O'Brien B M, Khazanchi R K, Kumar P A, Dvir E, Pederson W C
Plastic Surgery Unit, St Vincent's Hospital, Melbourne, Australia.
Br J Plast Surg. 1989 Sep;42(5):530-3. doi: 10.1016/0007-1226(89)90039-8.
Liposuction was used in the treatment of primary and secondary lymphoedema in 19 patients. Seven patients had no previous surgical treatment and 12 had previously been treated with microlymphaticovenous anastomoses and/or surgical reduction. There was subjective improvement in 11 of the 13 patients available for follow-up. There was objective improvement in 10 of the 11 patients with unilateral lymphoedema, with an average reduction of 23% of the excess volume. Seven of the 13 patients were on conservative treatment prior to liposuction. The average reduction in this group was 20.5%. The average follow-up time was 9.5 months.

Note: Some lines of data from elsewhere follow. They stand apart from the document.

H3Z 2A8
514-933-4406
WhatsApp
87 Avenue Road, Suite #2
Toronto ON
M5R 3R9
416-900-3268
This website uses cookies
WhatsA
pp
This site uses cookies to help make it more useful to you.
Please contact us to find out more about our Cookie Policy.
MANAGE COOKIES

From this preliminary report it can be concluded that liposuction, either as a primary procedure or as an adjunct, can be a useful procedure in the treatment of both primary and secondary lymphoedema.
19例原发性和继发性淋巴水肿患者接受了抽脂治疗。7例患者此前未接受过手术治疗,12例患者此前接受过微淋巴管静脉吻合术和/或手术减容治疗。在可进行随访的13例患者中,11例有主观改善。11例单侧淋巴水肿患者中有10例有客观改善,多余体积平均减少23%。13例患者中有7例在抽脂术前接受保守治疗。该组平均减少20.5%。平均随访时间为9.5个月。从这份初步报告可以得出结论,抽脂术作为主要治疗手段或辅助治疗手段,在原发性和继发性淋巴水肿的治疗中可能是一种有用的方法。